Myhrvold's 'consumer computer' vision in 1991, as published by Men's Journal.
Myhrvold's 'consumer computer' vision in 1991, as published by Men's Journal.

A diagram from 1991, published by Men’s Journal, shows what appears to be a sophisticated mockup of a smart phone, and it comes as no surprise that it was from the deep and mysterious vaults of Nathan Myhrvold, ex-Microsoft tech chief.

Myhrvold has been in the news quite a bit in the past year – This American Life raked him over the coals in its long, thorough investigation of patent trolling; and then he received a tremendous amount of coverage for his esoteric and expensive cookbooks.

In its long article on Myhrvold, Men’s Journal explored the motivations and insights of the Seattle genius who founded Intellectual Ventures, studied astrophysics with Stephen Hawking and who has a giant Tyrannasaurus rex skeleton at his home, among many other attributes.

And the magazine also shared what could be one of Microsoft’s great misses:

In 1991, Myhrvold predicted the emergence of the iPhone down to the smallest detail, describing a “digital wallet” that would consolidate all personal communication — telephone, schedule manager, notepad, contacts, and a library of music and books, all in one.
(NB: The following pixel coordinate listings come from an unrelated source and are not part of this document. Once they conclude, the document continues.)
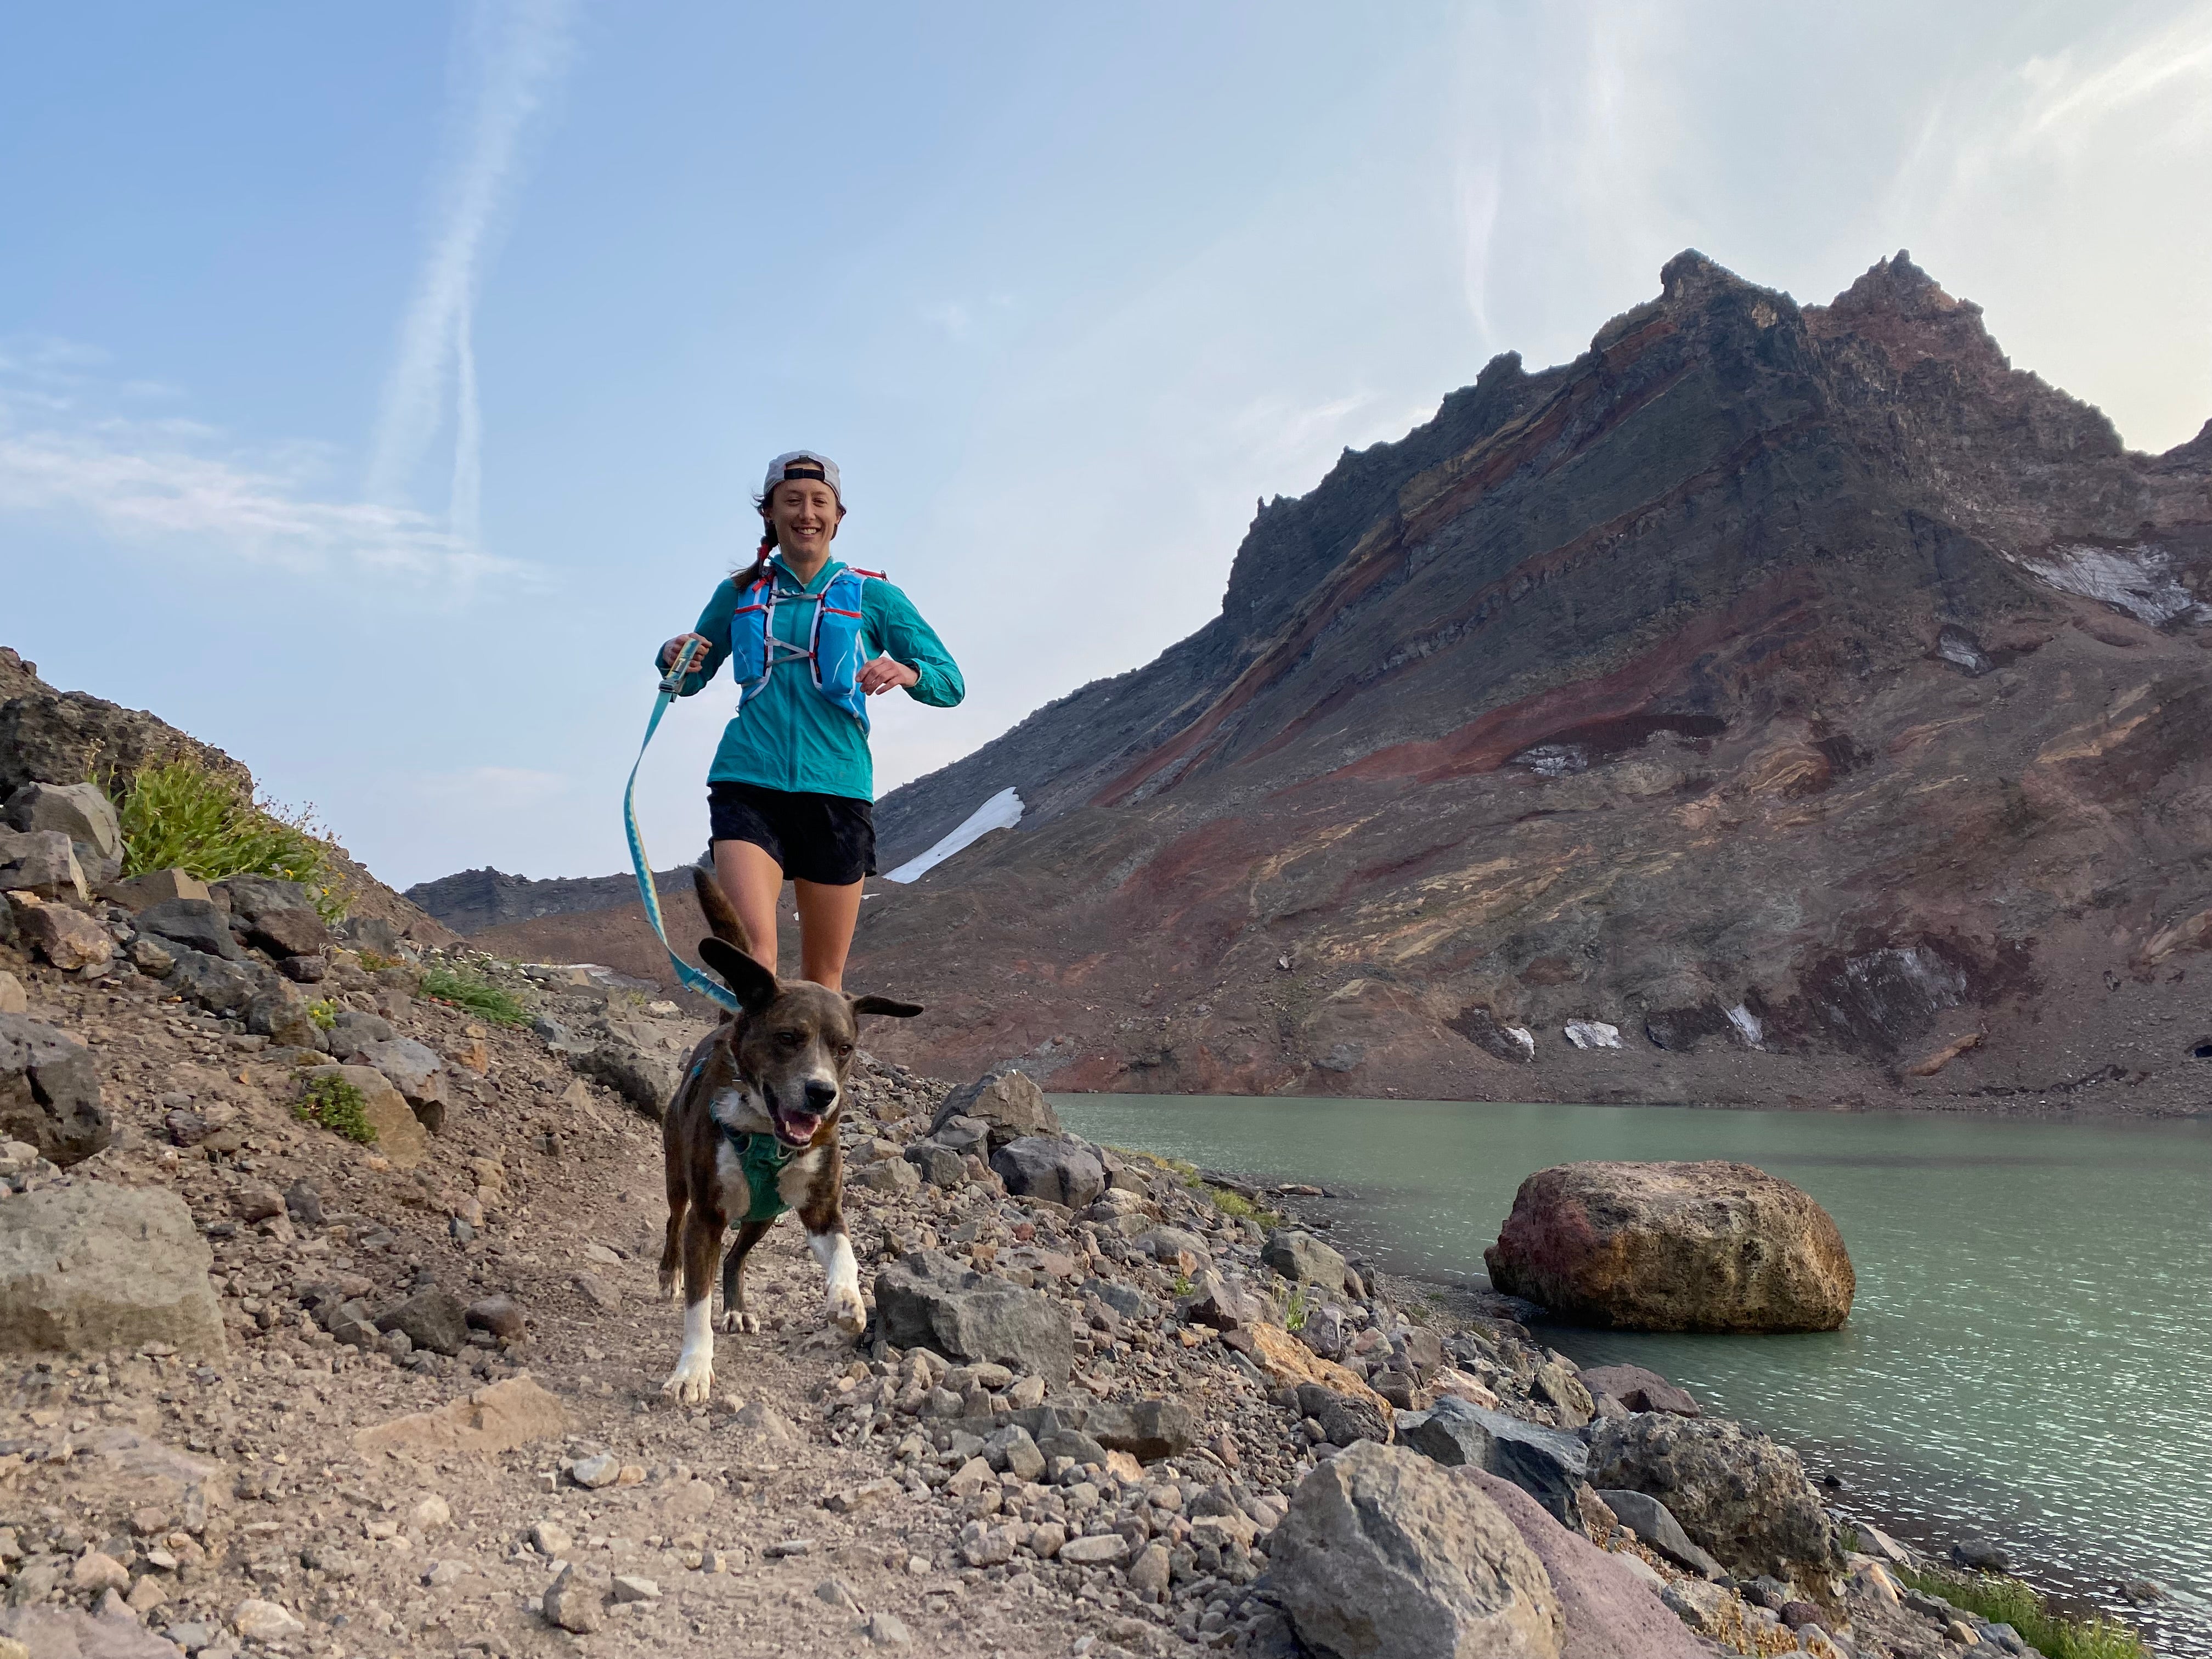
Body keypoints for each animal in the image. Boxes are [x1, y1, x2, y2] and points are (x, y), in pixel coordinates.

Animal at [654, 862, 916, 1407]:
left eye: (844, 1047)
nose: (822, 1094)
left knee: (737, 1258)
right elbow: (697, 1304)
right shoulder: (707, 1217)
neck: (765, 1131)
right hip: (679, 1177)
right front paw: (693, 1368)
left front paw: (847, 1300)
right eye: (788, 1037)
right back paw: (669, 1274)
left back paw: (736, 1307)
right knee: (673, 1220)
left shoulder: (820, 1208)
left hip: (763, 1214)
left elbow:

It would record and archive everything you asked it to, he surmised. “The cost will not be very high,” he wrote. “It is pretty easy to imagine a $400 to $1,000 retail price.” Microsoft, however, was too cost conscious and risk averse to execute Myhrvold’s vision. “Hey, it was better than predicting the wrong thing,” Myhrvold says now. “Sitting around being bitter all the time, that’s not fun. But Microsoft certainly could have done more about it …”

What will Myhrvold’s wild intellectual kingdom reveal next?